━━ SUPPLIED MATERIAL ━━
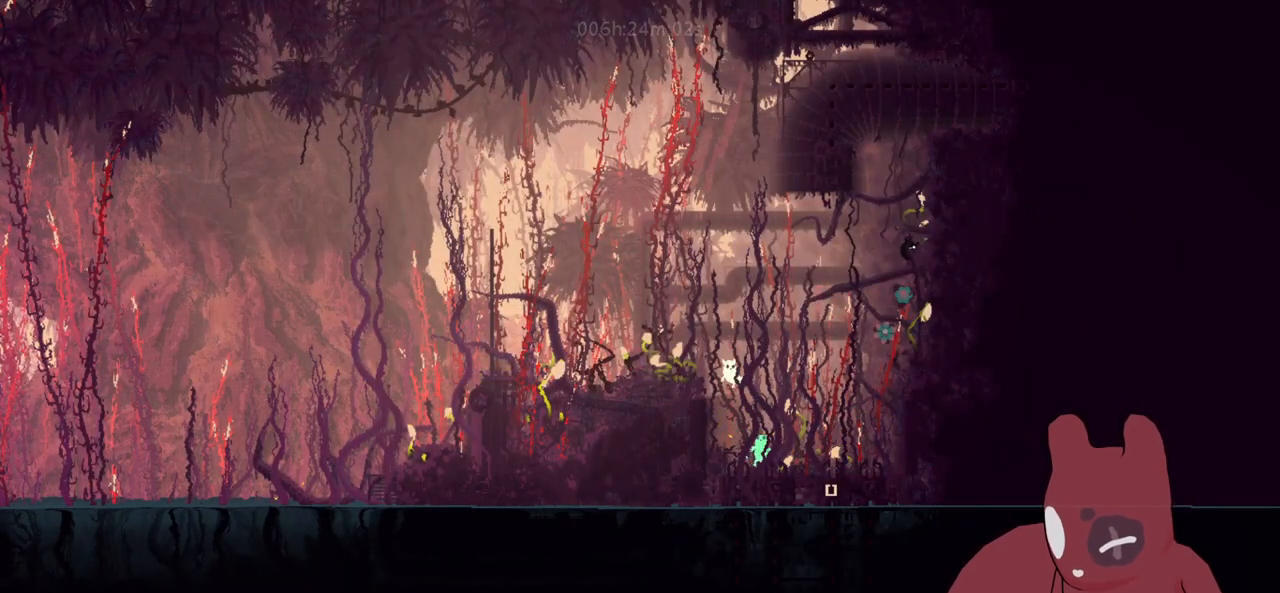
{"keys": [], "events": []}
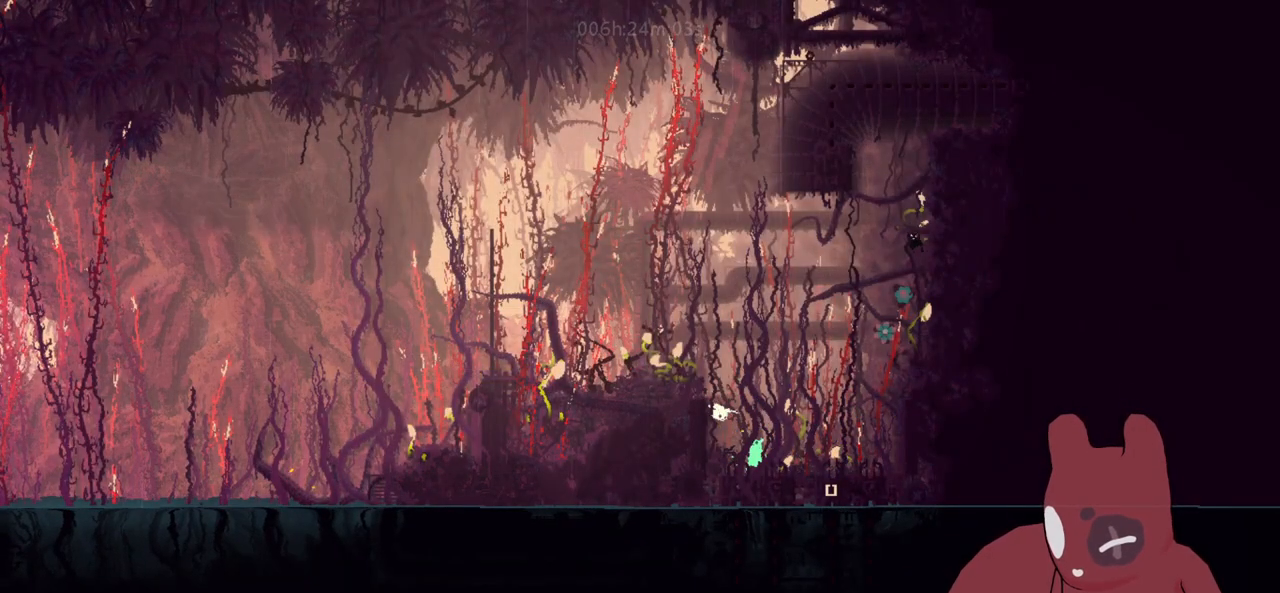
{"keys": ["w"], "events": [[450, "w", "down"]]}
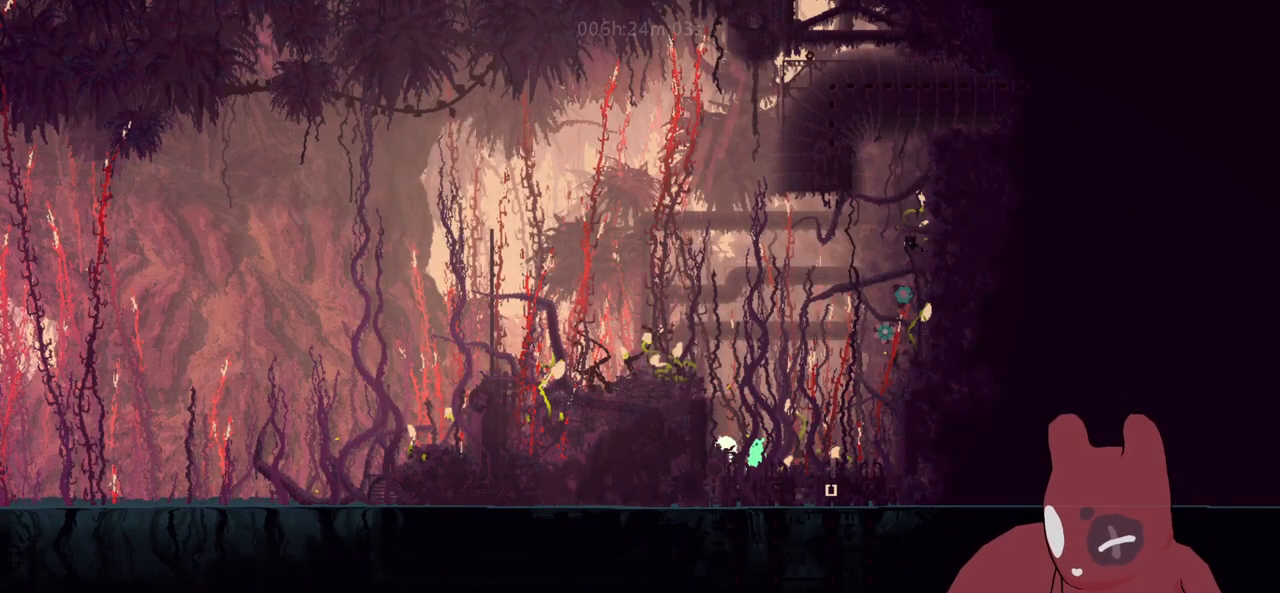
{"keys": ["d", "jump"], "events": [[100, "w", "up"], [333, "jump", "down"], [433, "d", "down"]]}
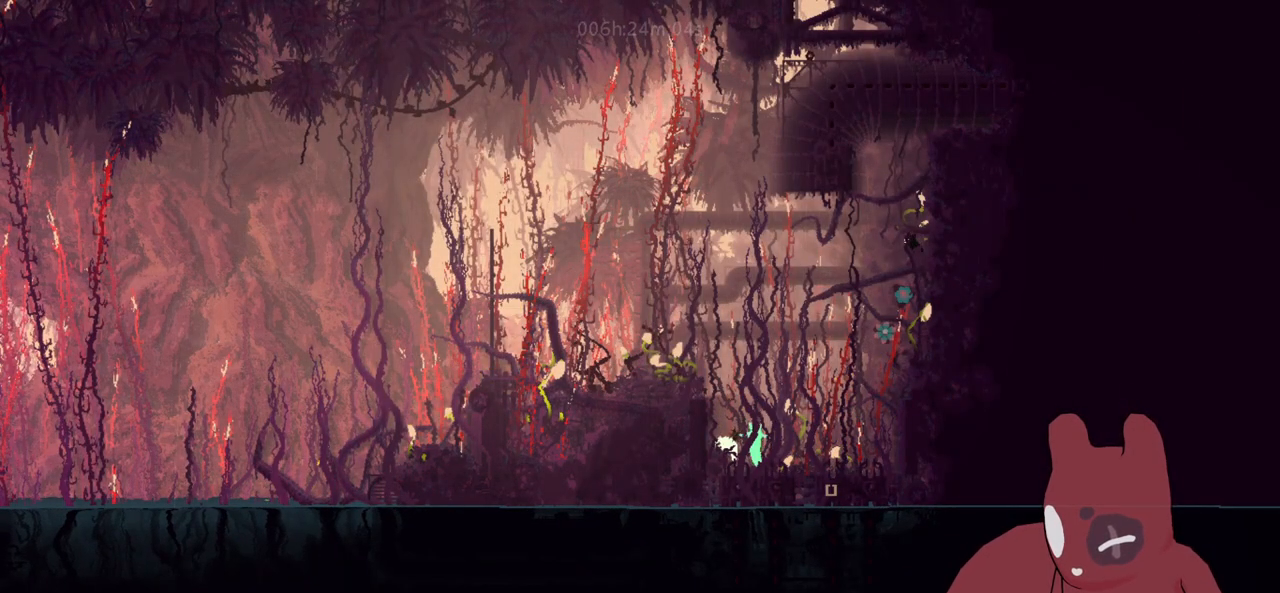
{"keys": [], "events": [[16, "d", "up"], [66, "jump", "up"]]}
━━━
━━ SUPPLIED MATERIAL ━━
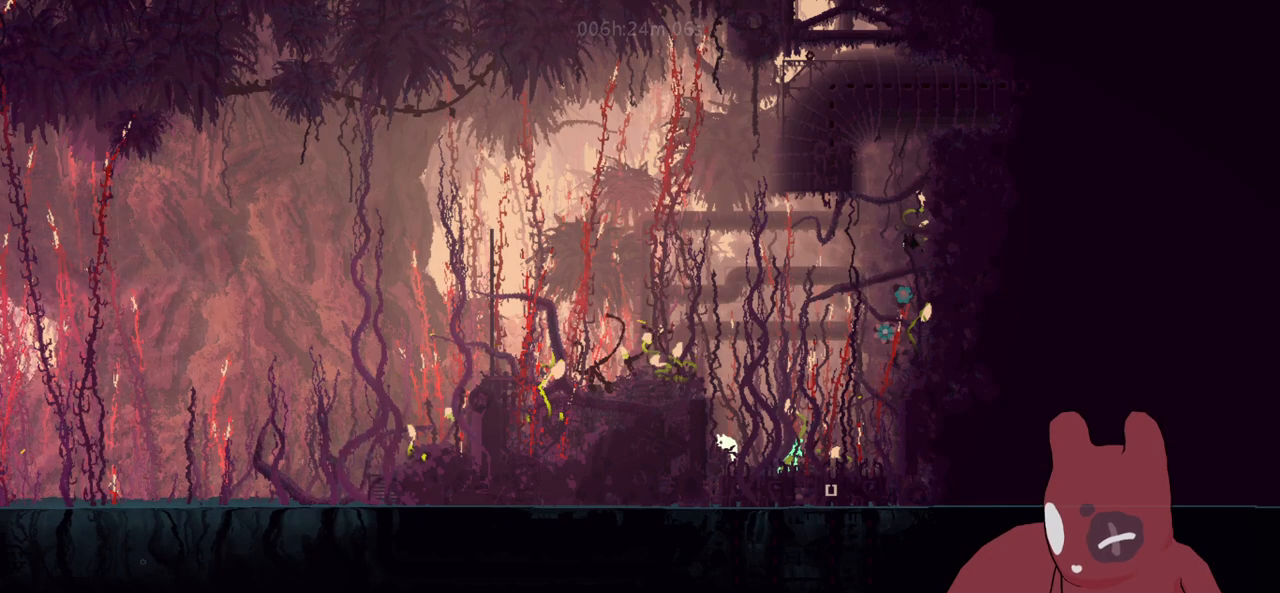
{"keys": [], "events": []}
━━━
▸ **WHAT THE TASK ASKS**
Using the listing above, say how many of its lines contain the string "jump", giving nothing but the figure.

▸ **EXERCISE ANSWER**
2